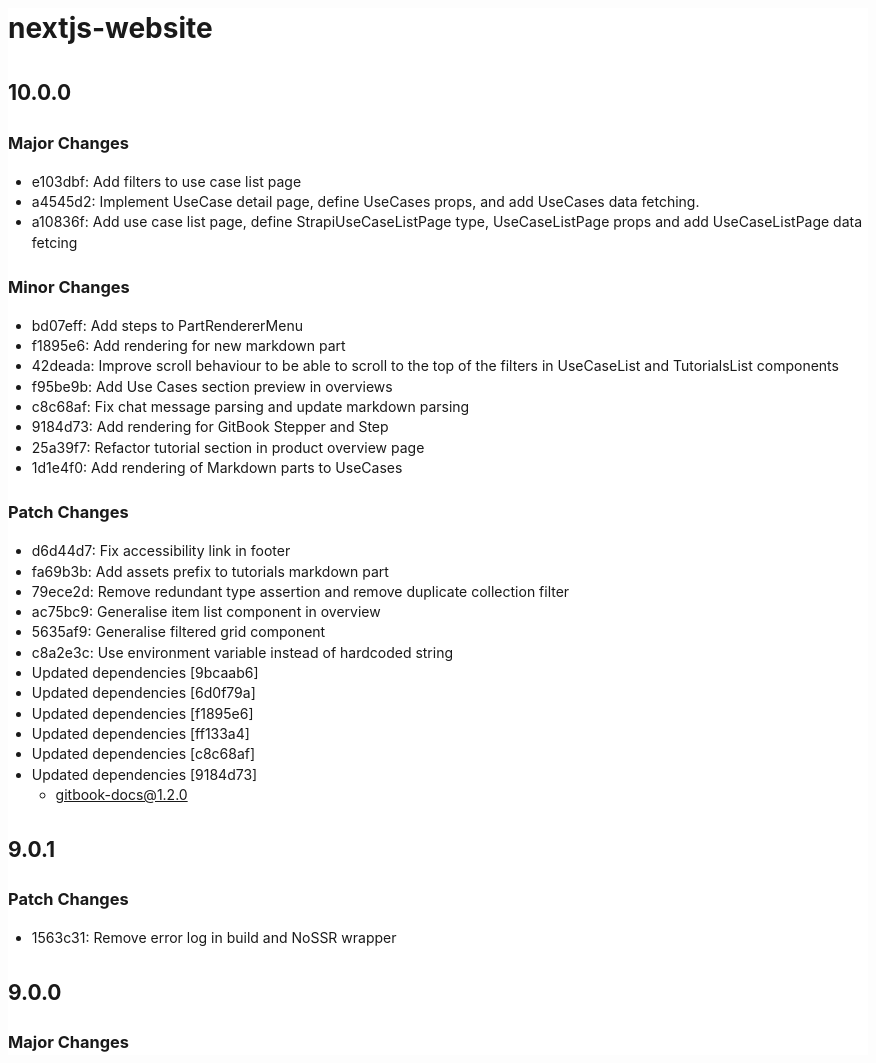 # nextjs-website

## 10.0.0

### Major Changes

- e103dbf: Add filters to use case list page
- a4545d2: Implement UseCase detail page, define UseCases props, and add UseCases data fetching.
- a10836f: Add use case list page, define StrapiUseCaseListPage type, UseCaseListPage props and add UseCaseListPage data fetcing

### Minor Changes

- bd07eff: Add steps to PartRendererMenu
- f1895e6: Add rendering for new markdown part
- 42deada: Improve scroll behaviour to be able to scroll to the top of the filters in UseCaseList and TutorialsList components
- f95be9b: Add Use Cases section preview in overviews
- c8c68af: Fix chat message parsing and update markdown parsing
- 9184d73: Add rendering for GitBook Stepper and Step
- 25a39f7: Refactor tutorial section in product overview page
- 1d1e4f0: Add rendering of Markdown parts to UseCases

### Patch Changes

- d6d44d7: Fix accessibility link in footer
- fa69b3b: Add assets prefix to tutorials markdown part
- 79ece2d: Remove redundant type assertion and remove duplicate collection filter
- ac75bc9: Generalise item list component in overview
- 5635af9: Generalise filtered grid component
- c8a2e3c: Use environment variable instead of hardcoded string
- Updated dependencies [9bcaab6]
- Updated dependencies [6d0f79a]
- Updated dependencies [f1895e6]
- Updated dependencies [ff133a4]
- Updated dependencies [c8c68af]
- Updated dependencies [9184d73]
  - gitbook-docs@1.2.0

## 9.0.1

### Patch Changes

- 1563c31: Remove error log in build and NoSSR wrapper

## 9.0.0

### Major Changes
....
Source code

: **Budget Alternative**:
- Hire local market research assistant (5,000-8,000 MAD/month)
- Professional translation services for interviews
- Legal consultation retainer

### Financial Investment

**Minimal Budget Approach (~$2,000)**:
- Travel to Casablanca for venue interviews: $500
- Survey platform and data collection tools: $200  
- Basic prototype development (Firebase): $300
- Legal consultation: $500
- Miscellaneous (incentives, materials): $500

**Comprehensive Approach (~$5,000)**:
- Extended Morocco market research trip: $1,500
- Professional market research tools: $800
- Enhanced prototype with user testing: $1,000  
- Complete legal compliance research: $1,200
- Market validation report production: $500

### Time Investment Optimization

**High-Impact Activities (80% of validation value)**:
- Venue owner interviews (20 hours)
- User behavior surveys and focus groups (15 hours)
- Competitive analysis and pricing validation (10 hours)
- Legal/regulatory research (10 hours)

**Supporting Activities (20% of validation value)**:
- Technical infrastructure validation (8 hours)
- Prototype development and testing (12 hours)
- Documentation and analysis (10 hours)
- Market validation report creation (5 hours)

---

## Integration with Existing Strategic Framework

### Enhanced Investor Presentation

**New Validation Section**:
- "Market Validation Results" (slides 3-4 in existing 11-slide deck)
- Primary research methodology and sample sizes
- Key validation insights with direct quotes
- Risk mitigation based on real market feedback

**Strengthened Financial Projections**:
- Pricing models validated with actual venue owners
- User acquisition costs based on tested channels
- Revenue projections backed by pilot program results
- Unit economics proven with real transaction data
....
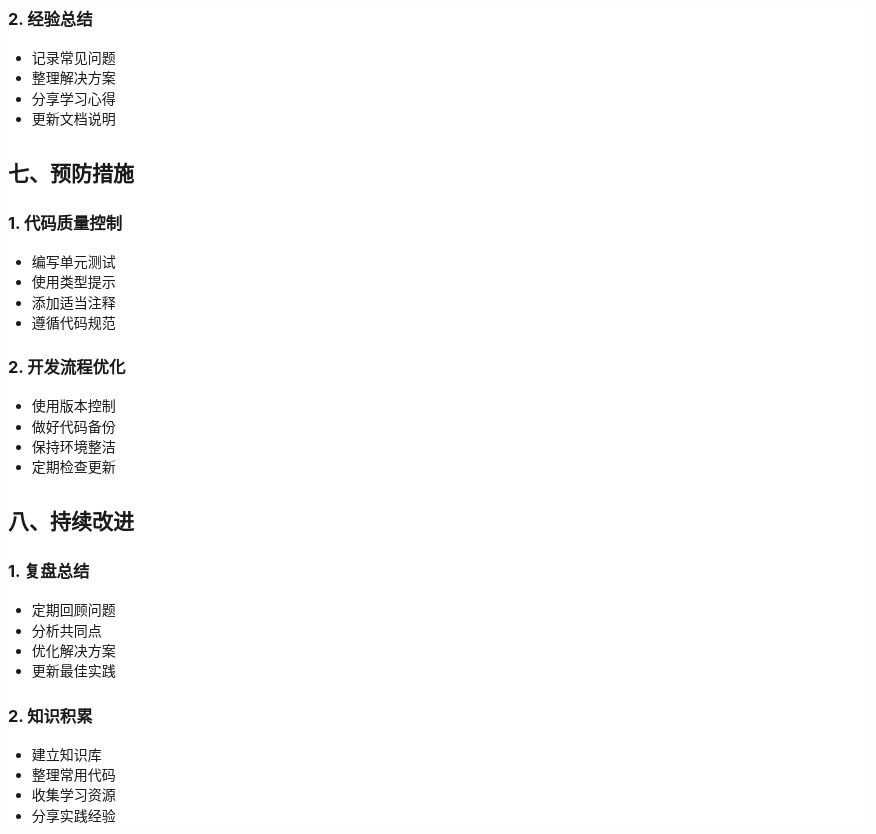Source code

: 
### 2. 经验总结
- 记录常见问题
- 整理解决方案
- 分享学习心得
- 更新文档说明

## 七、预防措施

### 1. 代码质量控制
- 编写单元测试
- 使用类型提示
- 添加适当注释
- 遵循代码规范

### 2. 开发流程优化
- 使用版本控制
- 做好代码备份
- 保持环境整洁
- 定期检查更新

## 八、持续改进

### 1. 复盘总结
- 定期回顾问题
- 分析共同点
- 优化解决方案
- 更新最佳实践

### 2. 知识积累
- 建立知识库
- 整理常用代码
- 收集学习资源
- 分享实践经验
....
**Prompt**
Can you copy out, word for word, the part of the data that opens with the line containing "### Financial Investment" and closes with the line containing "### Enhanced Investor Presentation", including both of those lines?

**Solution for this task**
### Financial Investment

**Minimal Budget Approach (~$2,000)**:
- Travel to Casablanca for venue interviews: $500
- Survey platform and data collection tools: $200  
- Basic prototype development (Firebase): $300
- Legal consultation: $500
- Miscellaneous (incentives, materials): $500

**Comprehensive Approach (~$5,000)**:
- Extended Morocco market research trip: $1,500
- Professional market research tools: $800
- Enhanced prototype with user testing: $1,000  
- Complete legal compliance research: $1,200
- Market validation report production: $500

### Time Investment Optimization

**High-Impact Activities (80% of validation value)**:
- Venue owner interviews (20 hours)
- User behavior surveys and focus groups (15 hours)
- Competitive analysis and pricing validation (10 hours)
- Legal/regulatory research (10 hours)

**Supporting Activities (20% of validation value)**:
- Technical infrastructure validation (8 hours)
- Prototype development and testing (12 hours)
- Documentation and analysis (10 hours)
- Market validation report creation (5 hours)

---

## Integration with Existing Strategic Framework

### Enhanced Investor Presentation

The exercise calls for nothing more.